◆ EXERCISE INSTRUCTIONS ◆
A. In the slingshot forum thread, which part of the design is Martin's only concern?
B. Reproduce the slingshot forum thread word for word, starting at "I would like" and continuing up to and including "would be appreciated.".

◆ PAGE TEXT ◆
.....

WOW that looks great, you've made a beautiful job of that. I love the finish.


----------



## Flatband (Dec 18, 2009)

Thanks Mart,
real dicey frame too shoot though! I think I might have taken this one a little too close to the edge as far as tolerances. Forks might be too close to the deck and I think I may have made the throat too narrow for a "Through the throat" style(which is what I like). No real problem though, I can just make her into an "over the top" style which will give more clearance and less slap. Extremely fast set-up and very accurate. I really like the extra stability a Starship gives you. It really helps an Aimer type shooter which I am.I already have the next one halfway done. This one will be a full over the top attachment style-Prongs forward design-cool!!! Flatband


----------



## Martin (Jan 17, 2010)

I would like to make one of these, my only concern is the wrist brace. Ive tried several commercial 
wrist braced designs. I find them way to uncomfortable to shoot with the brace, I always end up removing
the brace or giving the slingshot away.
Do you have any suggestions to get around this? Any help would be appreciated.
Martin


----------



## John-Boy (Oct 15, 2010)

.....

◆ DATASET ◆
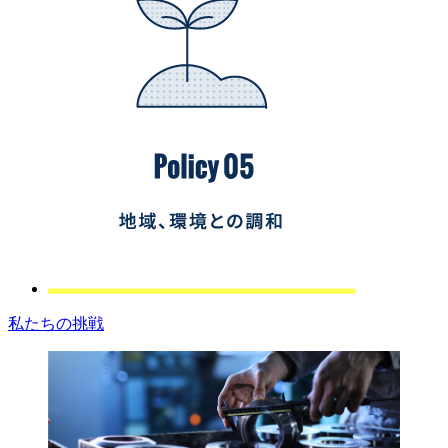
私たちの挑戦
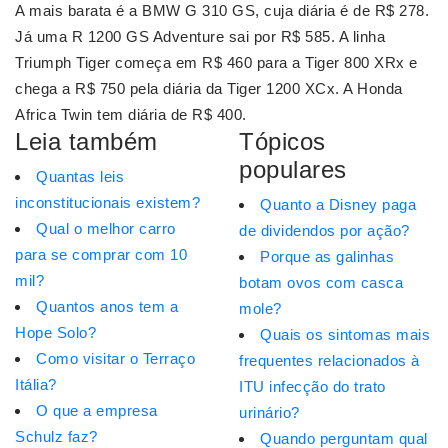
A mais barata é a BMW G 310 GS, cuja diária é de R$ 278.
Já uma R 1200 GS Adventure sai por R$ 585. A linha
Triumph Tiger começa em R$ 460 para a Tiger 800 XRx e
chega a R$ 750 pela diária da Tiger 1200 XCx. A Honda
Africa Twin tem diária de R$ 400.
Leia também
Tópicos
populares
Quantas leis
inconstitucionais existem?
Quanto a Disney paga
Qual o melhor carro
de dividendos por ação?
para se comprar com 10
Porque as galinhas
mil?
botam ovos com casca
Quantos anos tem a
mole?
Hope Solo?
Quais os sintomas mais
Como visitar o Terraço
frequentes relacionados à
Itália?
ITU infecção do trato
O que a empresa
urinário?
Schulz faz?
Quando perguntam qual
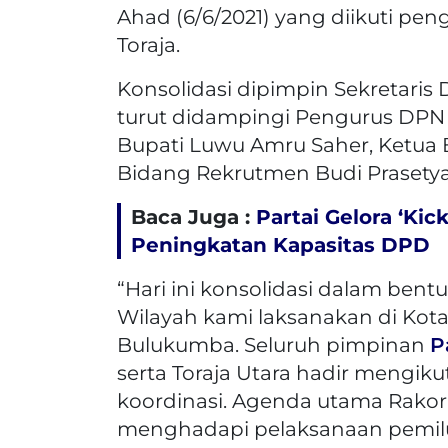
Ahad (6/6/2021) yang diikuti p
Toraja.
Konsolidasi dipimpin Sekretaris 
turut didampingi Pengurus DPN 
Bupati Luwu Amru Saher, Ketua 
Bidang Rekrutmen Budi Prasetya
Baca Juga :
Partai Gelora ‘Kic
Peningkatan Kapasitas DPD
“Hari ini konsolidasi dalam be
Wilayah kami laksanakan di Kota
Bulukumba. Seluruh pimpinan
P
serta Toraja Utara hadir mengiku
koordinasi. Agenda utama Rakor
menghadapi pelaksanaan pemilu 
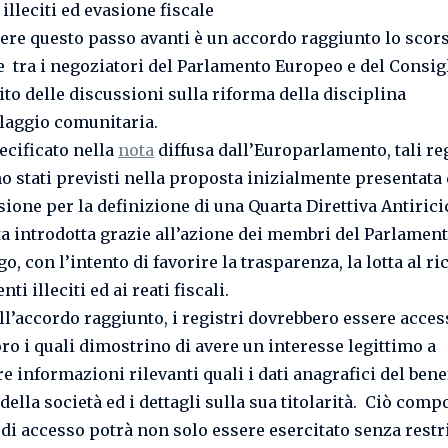
illeciti ed evasione fiscale
ere questo passo avanti è un accordo raggiunto lo scors
 tra i negoziatori del Parlamento Europeo e del Consig
ito delle discussioni sulla riforma della disciplina
claggio comunitaria.
cificato nella
nota
diffusa dall’Europarlamento, tali re
o stati previsti nella proposta inizialmente presentata 
one per la definizione di una Quarta Direttiva Antirici
ta introdotta grazie all’azione dei membri del Parlament
o, con l’intento di favorire la trasparenza, la lotta al ri
nti illeciti ed ai reati fiscali.
ll’accordo raggiunto, i registri dovrebbero essere access
oro i quali dimostrino di avere un interesse legittimo a
e informazioni rilevanti quali i dati anagrafici del bene
 della società ed i dettagli sulla sua titolarità. Ciò comp
o di accesso potrà non solo essere esercitato senza restr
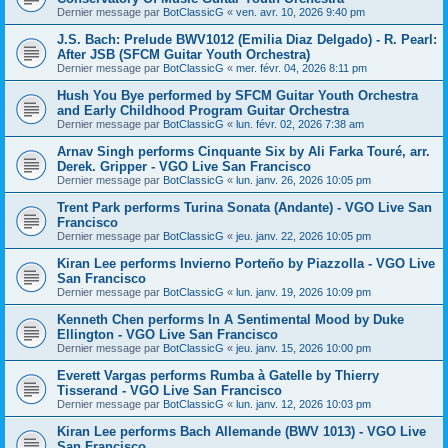
Dernier message par
BotClassicG
«
ven. avr. 10, 2026 9:40 pm
J.S. Bach: Prelude BWV1012 (Emilia Diaz Delgado) - R. Pearl:
After JSB (SFCM Guitar Youth Orchestra)
Dernier message par
BotClassicG
«
mer. févr. 04, 2026 8:11 pm
Hush You Bye performed by SFCM Guitar Youth Orchestra
and Early Childhood Program Guitar Orchestra
Dernier message par
BotClassicG
«
lun. févr. 02, 2026 7:38 am
Arnav Singh performs Cinquante Six by Ali Farka Touré, arr.
Derek. Gripper - VGO Live San Francisco
Dernier message par
BotClassicG
«
lun. janv. 26, 2026 10:05 pm
Trent Park performs Turina Sonata (Andante) - VGO Live San
Francisco
Dernier message par
BotClassicG
«
jeu. janv. 22, 2026 10:05 pm
Kiran Lee performs Invierno Porteño by Piazzolla - VGO Live
San Francisco
Dernier message par
BotClassicG
«
lun. janv. 19, 2026 10:09 pm
Kenneth Chen performs In A Sentimental Mood by Duke
Ellington - VGO Live San Francisco
Dernier message par
BotClassicG
«
jeu. janv. 15, 2026 10:00 pm
Everett Vargas performs Rumba à Gatelle by Thierry
Tisserand - VGO Live San Francisco
Dernier message par
BotClassicG
«
lun. janv. 12, 2026 10:03 pm
Kiran Lee performs Bach Allemande (BWV 1013) - VGO Live
San Francisco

.....

◆ RESPONSES TO THE EXERCISE ◆
A. The wrist brace.

B.
I would like to make one of these, my only concern is the wrist brace. Ive tried several commercial 
wrist braced designs. I find them way to uncomfortable to shoot with the brace, I always end up removing
the brace or giving the slingshot away.
Do you have any suggestions to get around this? Any help would be appreciated.